▶ _Tasks to perform_:
**1.** Translate this sentence from the GridFS thread into Spanish: "If you choose not to display the contents to your terminal or debugger, it will never have been encoded to base64 or any other format."
**2.** Shorten the paragraph of the GridFS thread that begins "Only at the point where you chose", keeping its main facts.

*** Opening of Text excerpt ***

Confusion surrounding MongoDB/GridFS BinData - python-3.x

I am using Python Mongoengine for inserting image files into GridFS, with the following method:
product = Product(name='New Product', price=20.0, ...)
with open(<IMAGE_FILE>, 'rb') as product_photo:
product.image.put(product_photo_main, content_type='image/jpeg')
product.save()
When I view this data with NoSQLBooster (or anything else) the data is represented like so:
{
"_id" : ObjectId("5d71263eae9a187374359927"),
"files_id" : ObjectId("5d71263eae9a187374359926"),
"n" : 0,
"data" : BinData(0,"/9j/4AAQSkZJRgABAQEASABIAAD/4V6T... more 261096 bytes - image/jpeg")
},
And knowing that the second part of the tuple in BinData of the "data" field contains base64 encoding, I'm confused at which point the raw bytes given by open(<IMAGE_FILE>, 'rb') becomes encoded with base64?
So further more, being that base64 encoding is 33% - 37% larger in its size, in regards of transferring that data - this is bad, how can I choose the encoding? At least stop it from using base64...
I have found this SO question which mentions a HexData data type.
I also found others mentioning subtypes aswell, which led me to find this about BSON data types.
Binary
Canonical Relaxed
{ "$binary":
{
"base64": "<payload>",
"subtype": "<t>"
}
}
<Same as Canonical>
Where the values are as follows:
"<payload>"
Base64 encoded (with padding as “=”) payload string.
"<t>"
A one- or two-character hex string that corresponds to a BSON binary subtype. See the extended bson documentation
http://bsonspec.org/spec.html for subtypes available.
Which clearly tells us the payload will be base64!
So can I change this, or does it have to be that way?

at which point the raw bytes ... becomes encoded with base64
Direct Answer
Only at the point where you chose to display them on your console or through some other "display" format. The native format that crosses the wire in BSON format won't have this issue.
If you choose not to display the contents to your terminal or debugger, it will never have been encoded to base64 or any other format.
Point of Correction
which led me to find this about BSON data types.
Which clearly tells us the payload will be base64!

*** Close of Text excerpt ***
*** Opening of Dataset records ***

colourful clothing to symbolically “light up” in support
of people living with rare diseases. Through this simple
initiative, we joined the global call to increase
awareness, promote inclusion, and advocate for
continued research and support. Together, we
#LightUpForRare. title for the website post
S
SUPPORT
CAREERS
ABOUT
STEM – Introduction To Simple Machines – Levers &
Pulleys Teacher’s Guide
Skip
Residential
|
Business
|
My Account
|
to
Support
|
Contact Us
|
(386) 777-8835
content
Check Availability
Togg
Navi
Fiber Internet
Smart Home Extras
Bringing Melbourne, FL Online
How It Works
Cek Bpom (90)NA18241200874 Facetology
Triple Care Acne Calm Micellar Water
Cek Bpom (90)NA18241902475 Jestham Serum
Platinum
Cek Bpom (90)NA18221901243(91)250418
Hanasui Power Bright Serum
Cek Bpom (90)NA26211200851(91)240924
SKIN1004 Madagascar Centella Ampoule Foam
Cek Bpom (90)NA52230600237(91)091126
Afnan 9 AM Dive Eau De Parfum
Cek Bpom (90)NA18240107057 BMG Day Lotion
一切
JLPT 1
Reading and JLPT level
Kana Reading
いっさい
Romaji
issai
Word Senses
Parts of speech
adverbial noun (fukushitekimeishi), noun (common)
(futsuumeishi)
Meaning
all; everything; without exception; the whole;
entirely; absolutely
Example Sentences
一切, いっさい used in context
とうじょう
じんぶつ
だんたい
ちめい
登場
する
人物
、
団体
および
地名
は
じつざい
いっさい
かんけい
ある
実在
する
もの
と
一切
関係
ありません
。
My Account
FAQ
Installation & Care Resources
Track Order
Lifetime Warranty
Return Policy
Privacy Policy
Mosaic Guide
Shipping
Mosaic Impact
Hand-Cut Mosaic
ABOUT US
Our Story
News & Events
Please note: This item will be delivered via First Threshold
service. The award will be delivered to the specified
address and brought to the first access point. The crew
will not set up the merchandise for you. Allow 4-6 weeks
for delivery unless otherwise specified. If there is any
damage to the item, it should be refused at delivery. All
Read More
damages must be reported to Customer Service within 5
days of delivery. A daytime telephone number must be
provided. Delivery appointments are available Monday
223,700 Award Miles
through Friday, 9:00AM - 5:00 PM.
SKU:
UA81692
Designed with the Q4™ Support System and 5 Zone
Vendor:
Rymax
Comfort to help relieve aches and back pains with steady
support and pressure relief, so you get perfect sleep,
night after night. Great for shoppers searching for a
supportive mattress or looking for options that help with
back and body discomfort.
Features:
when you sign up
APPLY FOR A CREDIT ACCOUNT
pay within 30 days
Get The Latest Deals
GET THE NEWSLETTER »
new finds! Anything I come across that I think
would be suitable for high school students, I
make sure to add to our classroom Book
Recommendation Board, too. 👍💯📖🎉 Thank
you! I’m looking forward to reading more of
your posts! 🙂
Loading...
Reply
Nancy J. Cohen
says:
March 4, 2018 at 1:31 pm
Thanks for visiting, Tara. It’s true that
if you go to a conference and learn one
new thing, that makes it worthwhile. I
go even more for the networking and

*** Close of Dataset records ***
*** Opening of Dataset records ***

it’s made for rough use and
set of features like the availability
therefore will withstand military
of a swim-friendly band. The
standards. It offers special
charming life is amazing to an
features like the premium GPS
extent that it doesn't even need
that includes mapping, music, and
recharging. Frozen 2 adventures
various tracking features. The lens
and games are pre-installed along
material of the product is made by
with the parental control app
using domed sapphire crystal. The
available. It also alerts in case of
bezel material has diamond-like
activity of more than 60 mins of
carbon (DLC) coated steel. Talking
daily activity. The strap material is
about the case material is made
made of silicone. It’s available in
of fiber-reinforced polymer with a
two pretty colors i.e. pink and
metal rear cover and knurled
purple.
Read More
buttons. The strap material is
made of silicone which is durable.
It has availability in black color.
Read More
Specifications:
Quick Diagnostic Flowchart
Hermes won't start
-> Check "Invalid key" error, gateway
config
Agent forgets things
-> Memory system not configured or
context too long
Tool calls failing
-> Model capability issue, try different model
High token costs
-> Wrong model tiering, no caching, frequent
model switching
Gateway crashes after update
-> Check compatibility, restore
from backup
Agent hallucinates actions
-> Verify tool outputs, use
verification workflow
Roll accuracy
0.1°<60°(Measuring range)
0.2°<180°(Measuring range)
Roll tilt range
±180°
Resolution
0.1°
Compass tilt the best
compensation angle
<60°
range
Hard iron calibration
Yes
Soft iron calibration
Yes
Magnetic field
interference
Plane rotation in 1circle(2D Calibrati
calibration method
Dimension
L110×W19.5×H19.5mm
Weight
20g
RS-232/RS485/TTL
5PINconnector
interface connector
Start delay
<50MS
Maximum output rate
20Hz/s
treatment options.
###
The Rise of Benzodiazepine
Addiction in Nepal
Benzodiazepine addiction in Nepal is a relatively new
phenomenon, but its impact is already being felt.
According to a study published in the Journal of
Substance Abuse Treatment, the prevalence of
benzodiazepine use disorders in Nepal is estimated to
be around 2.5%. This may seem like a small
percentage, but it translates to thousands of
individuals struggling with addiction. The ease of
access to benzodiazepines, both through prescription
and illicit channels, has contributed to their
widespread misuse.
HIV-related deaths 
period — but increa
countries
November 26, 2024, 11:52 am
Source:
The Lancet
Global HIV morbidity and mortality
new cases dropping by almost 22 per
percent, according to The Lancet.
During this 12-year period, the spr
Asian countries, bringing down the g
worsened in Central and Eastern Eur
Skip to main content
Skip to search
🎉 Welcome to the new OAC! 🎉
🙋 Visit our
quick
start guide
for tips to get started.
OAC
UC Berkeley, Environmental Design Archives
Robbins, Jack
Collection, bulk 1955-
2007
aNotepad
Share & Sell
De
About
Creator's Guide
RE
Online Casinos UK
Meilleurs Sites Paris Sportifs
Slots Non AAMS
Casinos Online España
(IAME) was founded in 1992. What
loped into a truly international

*** Close of Dataset records ***

▶ _Task-by-task answers_:
**1.** Si decides no mostrar el contenido en tu terminal o depurador, nunca habrá sido codificado en base64 ni en ningún otro formato.

**2.** The data is encoded as base64 only when it is displayed on a console or in another display format. The native BSON format sent over the wire does not have this issue.